Although it is recommended that owners learn their birds’ “language” and coo back at them in the name of companionship, it will soon be quiet clear to you that your dove regards you as rather slow in the communication department!
In order to get your attention so you can resolve whatever is bothering the bird, your doves may resort to a level of communication they think you are more suited to understand. For instance, a dove trying to get his point across:
- bang around in the cage
- flap from perch to perch
- rattle his seed cup
- do anything else to be noisy and noticeable
This may be the dove’s way of saying he’s hungry, his water needs changing, he wants more nesting material, or he’s feeling neglected.
People often say they wish their pets could speak English because it would be so much easier to know exactly what the animal wants or needs instead of trying to guess. Imagine the dove’s frustration! There he is, “speaking” perfectly coherent “dove” to a thickheaded human who is just not getting the message!
Remember that all doves are individuals and each one will have a unique vocabulary. That being said, these are some of the sounds you are most likely to hear.
- Bow and Coo – This is a combination action and sound. The dove bows deep and coos either to signal that another dove is trespassing on his territory or as an enticement to a female at breeding. The action may be preceded by a “laugh.”
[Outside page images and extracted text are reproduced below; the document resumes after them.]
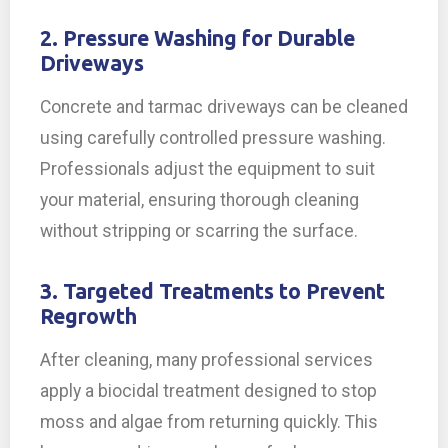
2. Pressure Washing for Durable
Driveways
Concrete and tarmac driveways can be cleaned
using carefully controlled pressure washing.
Professionals adjust the equipment to suit
your material, ensuring thorough cleaning
without stripping or scarring the surface.
3. Targeted Treatments to Prevent
Regrowth
After cleaning, many professional services
apply a biocidal treatment designed to stop
moss and algae from returning quickly. This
- Laugh – A chuckling sound that can be a territorial warning, an acknowledgement of successful mating, or a greeting upon returning to the perch. (Some enthusiasts refer to the “return” sound as a soft “giggle.”)
- Surrender – A sound very like a whine that is an indication of non-hostile surrender, as in establishing a friendship. It can also be used by a mother dove to call her young, or as a signal of approaching danger.
- Bark – An indignant sound that expresses displeasure or dislike accompanied by a very disgusted expression, usually with the dove looking down its beak.
- Scolding – Used by female doves in a protective mode either for their home or nest and especially when guarding eggs or babies. A series of squeals with whistling and huffing.
- Territorial Coos – This is a male behavior that most often occurs at sunrise and sunset and can go on for an extended period of time. A male generally stands at a 45-degree angle while cooing, with the throat area ballooning outward. This is a signal of ownership and will especially be displayed when other males are near.
- Twitter – A kind of chattering sound not unlike that made by a chipmunk. It is generally a vocalization made as a warning or when the bird is straining, for instance if the animal is constipated.
Very young doves also peep, which can best be described as a long series of short, fast, high-pitched vocalizations, often to indicate distress. This may signal anxiety over locating the parent or signal that the baby is hungery.